Amiodarone is a highly effective antiarrhythmic that is used to treat atrial fibrillation due to its high conversion rate, rapid onset of action and minimal myocardial depression. However, amiodarone therapy has been associated with various side effects, including pulmonary toxicity, which may occur in up to 5-10% of treated patients.1) APT can present as several manifestations: chronic interstitial pneumonitis, organizing pneumonia, acute respiratory distress syndrome and solitary pulmonary mass.2) The mechanisms of amiodarone-induced pulmonary injury are incompletely understood. Two major hypotheses include direct cytotoxicity and a hypersensitivity reaction.3)

Risk factors for APT include a daily dose greater than 400 mg/day, a duration of therapy exceeding two months, increased patient age, preexisting lung disease, undergoing operation and pulmonary angiography.4) In the present case, the patient usually had no respiratory symptoms; however, a pulmonary function test and high resolution chest computed tomography showed a possibility of chronic lung disease. Additionally, cardiac catheterization was performed. Other cases of APT occurring within a week after cardiac catheterization exist.5)6) Thus, these could be the risk factors for APT. However, in our case, APT occurred only 2 days after 1635 mg of amiodarone. To our knowledge, this represents the most rapidly developed APT.

Amiodarone-induced pulmonary toxicity is a diagnosis of exclusion. Due to its non-specific nature and its ability to mimic other disease processes, such as congestive heart failure, acute pulmonary respiratory syndrome and pneumonia, the diagnosis of APT may be delayed or missed. The presence of foamy macrophages is suggestive of APT, but is not diagnostic. Increased lung attenuation on computed tomography, increased gallium uptake and abnormal pulmonary function tests are nonspecific. A reduction in DLCO of 15% is a strong indicator for the diagnosis of pulmonary toxicity due to amiodarone, with a sensitivity of 68-100% and a specificity of 69-95%.7) Lung biopsy may be helpful in excluding alternative etiologies and may be helpful in identifying the pathologic type of disease (e.g., chronic interstitial pneumonitis); yet, this procedure is also nonspecific for amiodarone-induced disease. In the present case, initial treatment included antibiotics and diuretics because pneumonia and pulmonary edema were suspected. Despite these treatments, symptoms and a chest X-ray were not improved until amiodarone was discontinued. Additionally, foamy macrophages were present in the bronchoalveolar lavage. Thus, our diagnosis was convincing.

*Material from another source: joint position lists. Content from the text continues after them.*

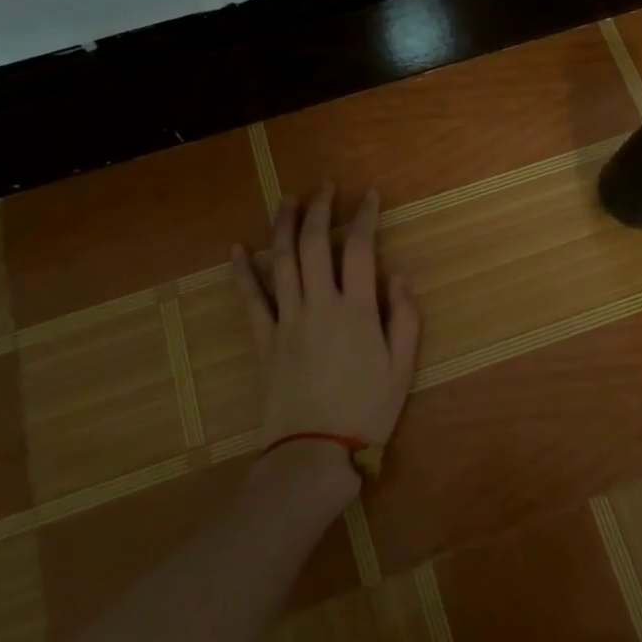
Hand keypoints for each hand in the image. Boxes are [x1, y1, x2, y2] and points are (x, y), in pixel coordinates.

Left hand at [232, 184, 420, 453]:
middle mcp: (319, 304)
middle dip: (320, 209)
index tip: (370, 195)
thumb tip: (399, 275)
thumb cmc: (366, 412)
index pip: (360, 249)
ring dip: (283, 225)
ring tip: (288, 200)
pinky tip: (236, 248)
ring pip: (281, 261)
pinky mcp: (264, 339)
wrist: (313, 453)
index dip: (365, 217)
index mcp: (357, 310)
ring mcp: (287, 320)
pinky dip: (242, 271)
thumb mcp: (402, 369)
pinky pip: (250, 298)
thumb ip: (404, 318)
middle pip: (314, 244)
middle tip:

Discontinuation of amiodarone is the primary therapy for amiodarone toxicity. Additionally, for patients with symptomatic pulmonary toxicity, systemic steroids may be valuable.7) Due to the long elimination half-life (approximately 45 days) of amiodarone, pulmonary toxicity may initially progress despite the drug discontinuation and may recur upon glucocorticoid withdrawal. In the present case, steroid therapy was not carried out due to mild respiratory symptoms.

Very early onset of APT appears to be unusual without surgery. The present case shows that APT can occur at anytime during therapy. As usage of amiodarone increases, one must be aware of a possible APT, even after a short course of amiodarone therapy.